Economy revives

UK at turning point as growth gathers momentum

chart and business finance
Firms are seeing a rise in output

A move out of recession appears to be confirmed by surveys supporting the UK Government’s view that the economy has reached a “turning point”.

Output across the UK touched its highest level since May 2022 last month as price rises fell to their lowest in three years, according to a survey by the BDO Output Index.

Kaley Crossthwaite, partner at BDO, said: “Output reaching its highest point in nearly two years illustrates the UK’s robustness in the face of global economic adversities and is a big step towards economic stability and growth.”

Research by big four accountant and business adviser Deloitte found that the chief financial officers at Britain’s largest listed companies were growing increasingly confident in their trading prospects.

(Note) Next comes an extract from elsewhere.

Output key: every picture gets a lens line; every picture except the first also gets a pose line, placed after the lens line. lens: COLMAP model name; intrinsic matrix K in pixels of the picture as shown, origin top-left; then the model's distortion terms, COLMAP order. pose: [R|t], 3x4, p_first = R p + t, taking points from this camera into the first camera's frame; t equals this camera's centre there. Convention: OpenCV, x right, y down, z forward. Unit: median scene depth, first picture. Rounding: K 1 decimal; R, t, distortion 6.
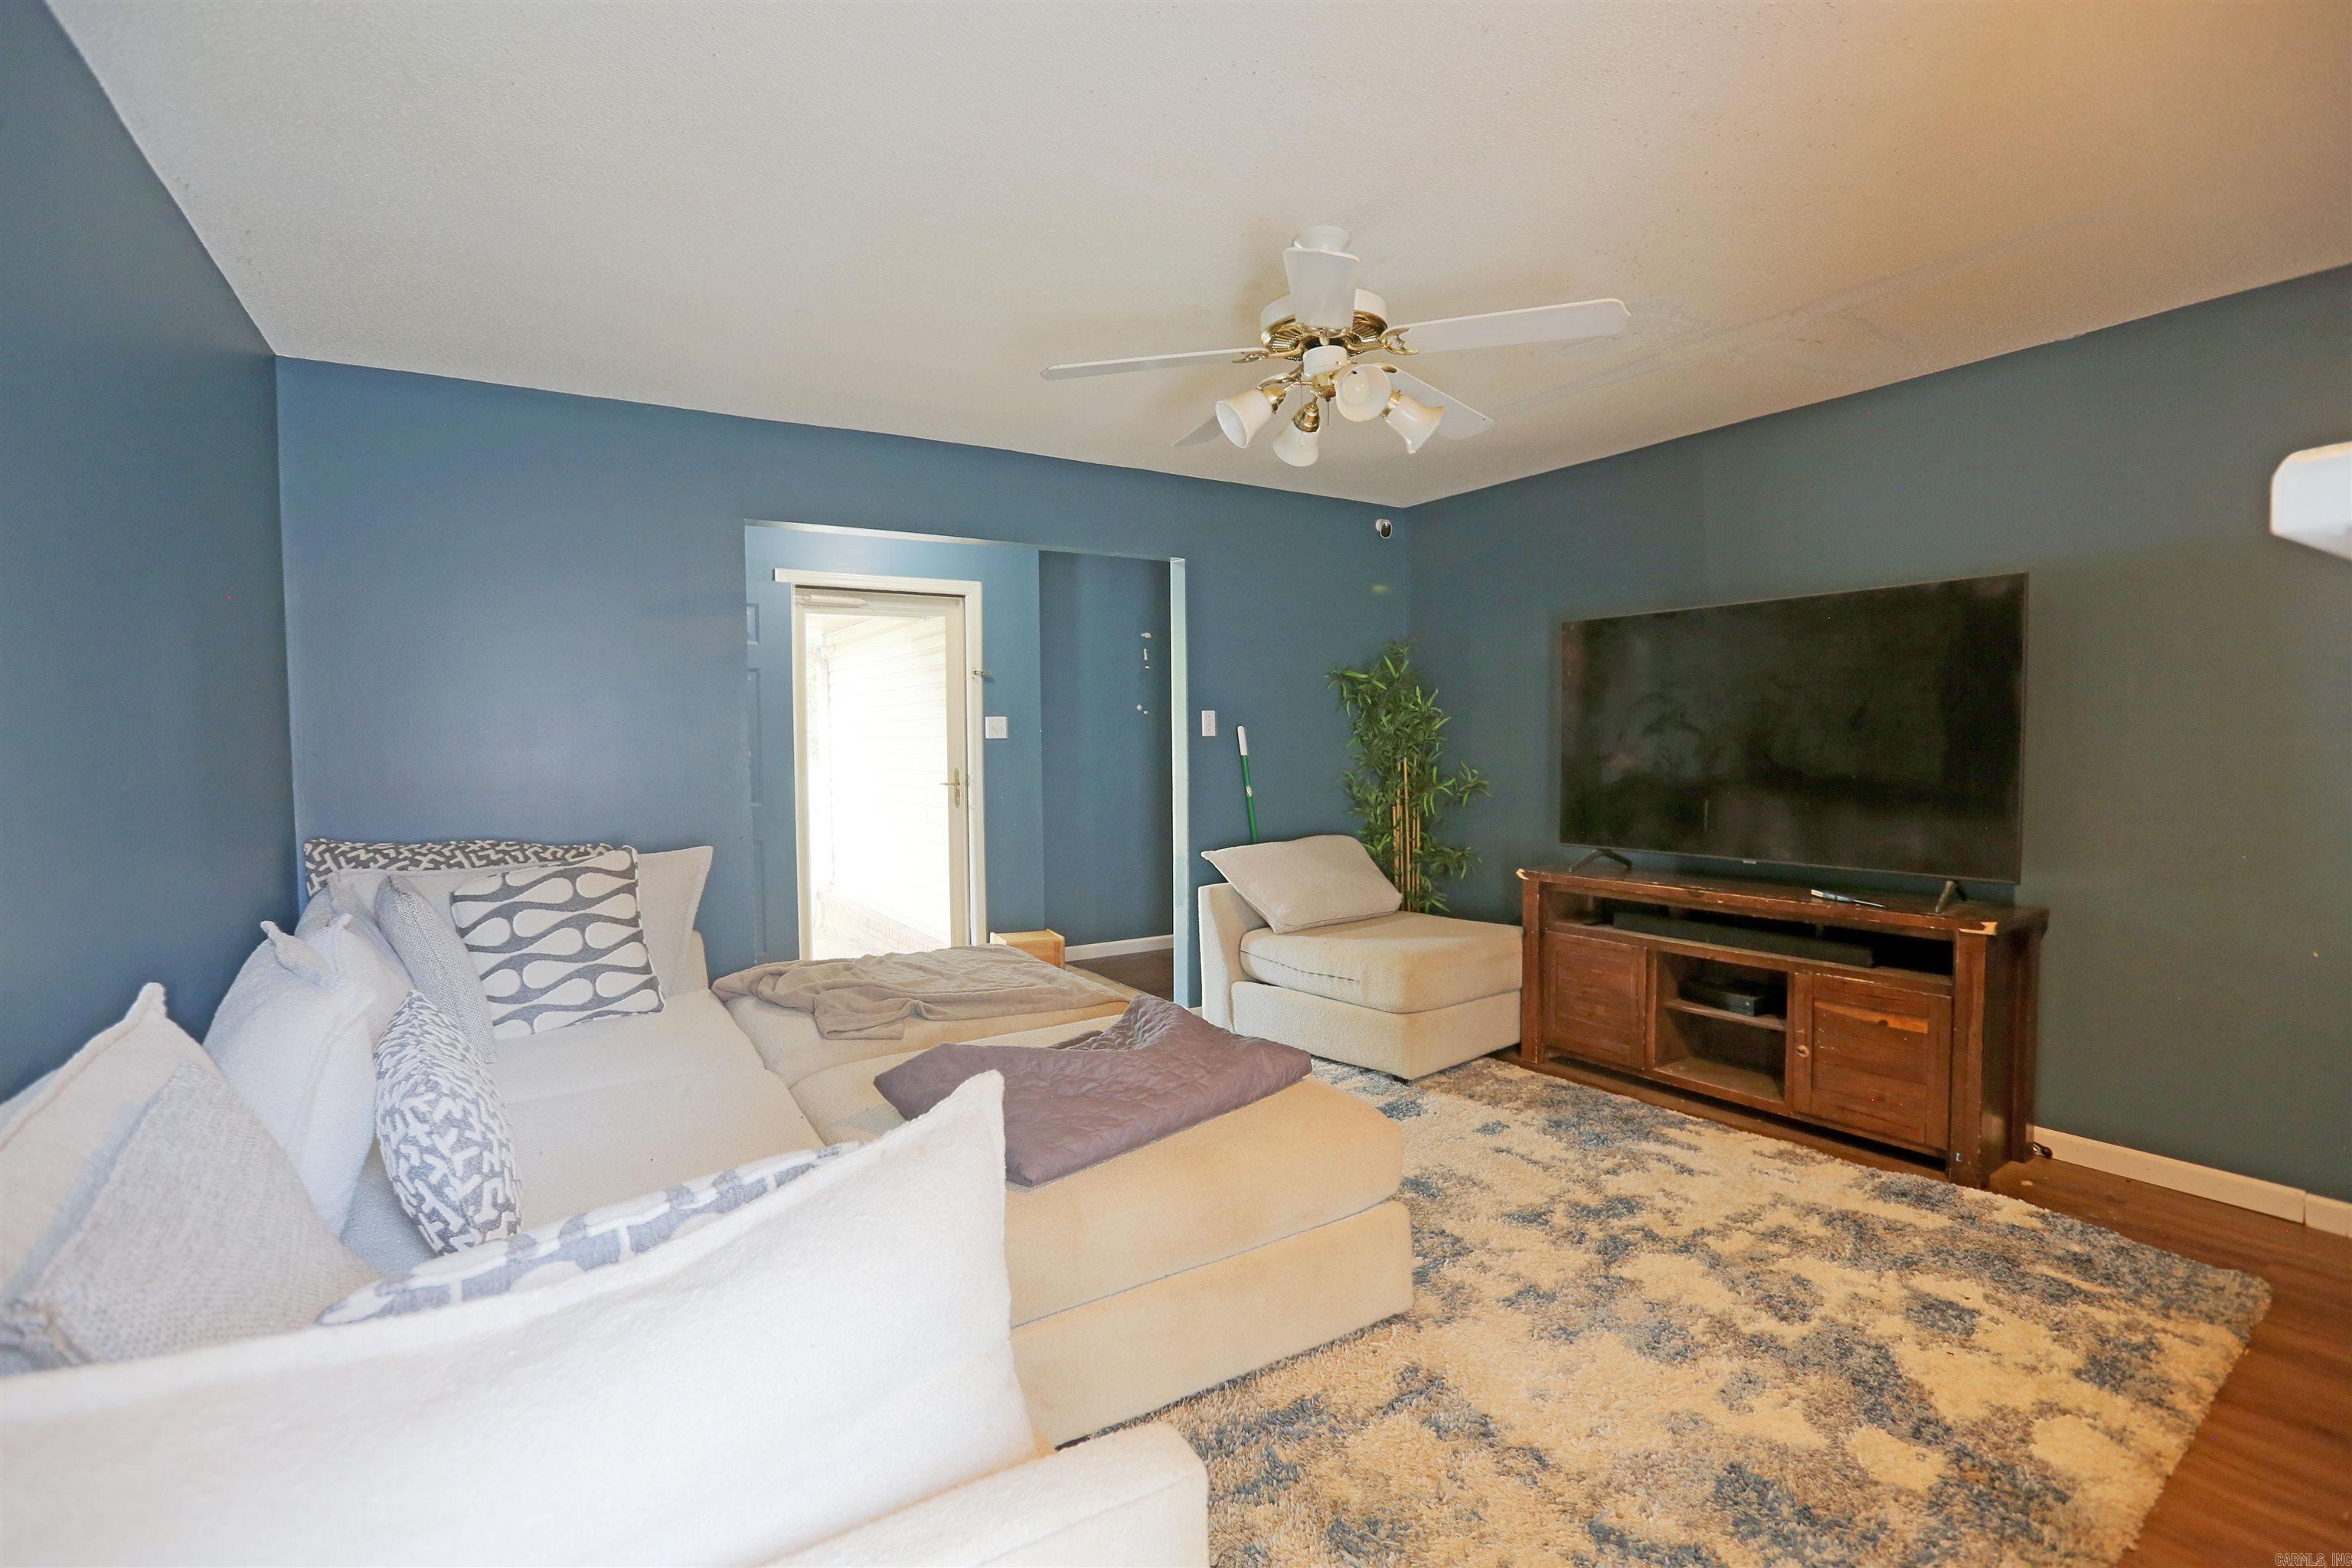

Ian Stewart, chief economist at the firm, said: “Optimism among the UK’s largest businesses is running at well above average levels, suggesting that the worst of the economic downturn is behind us, with current sentiment at levels that preceded periods of good growth in 2010, 2014 and 2021.”

Last month’s purchasing managers’ indices for the services, manufacturing and construction sectors each indicated a switch from contraction to growth, the first time all three readings have signalled growth since June 2022.

Economists say the data is clear evidence the UK economy’s slide into recession in the second half of last year – when GDP fell by 0.1% and 0.3 % in the third and fourth quarters respectively – has been reversed. The International Monetary Fund is this week expected to say the UK economy will expand by 0.6% this year.

While the economy returns to growth, the jobs market has slowed. BDO also said that employment suffered its ninth consecutive month of weakening, slipping to its lowest point in more than a decade.

However, this may help persuade the Bank of England to reduce the cost of borrowing. Markets have pencilled in June for the first in a series of interest rate cuts this year.

More evidence of slowing jobs demand has emerged from the Royal Bank of Scotland which say the number of job vacancies in Scotland has fallen over the past eight months.

Its latest Jobs survey, compiled by S&P Global, highlights a “sustained deterioration” in adverts for permanent jobs across Scotland during March, with recruiters noting an eighth consecutive monthly fall in the number of vacancies.

Demand for permanent and temporary workers deteriorated sharply the bank said, describing pressures on salaries and hourly wages as “historically muted”, with pay recording the weakest increase in more than three years.

The rate of decline eased from February, but the number of people placed in permanent roles fell more sharply, the data shows. A sixth successive monthly rise in temporary candidate availability was recorded across Scotland last month.

The fastest drop in demand for temporary staff in March was in the “executive and professional” sectors in Scotland, followed by hotel and catering, but the data also revealed a fall in permanent candidate availability in Scotland, the bank said.

Across the UK, temporary placements were the lowest they have been since July 2020 — although temporary staff wages rose at the end of the first quarter of the year, RBS said.

The supply of permanent staff expanded across the UK as a whole, but fell in Scotland in March. Permanent placements also fell at the UK level, although at a “softer pace” than that seen in Scotland.

Sebastian Burnside, chief economist at Royal Bank of Scotland, said: “The Scottish labour market continued to exhibit weakness which has now existed for most of the last year and a half.”

Wages for new permanent recruits rose at the slowest pace in three years in March, according to an index produced by KPMG and the Recruitment and Employment Confederation.

Starting pay for temporary workers declined to its lowest point in four months, signalling that a rise in available workers and businesses’ curbing hiring amid economic uncertainty has held back pay growth in the jobs market.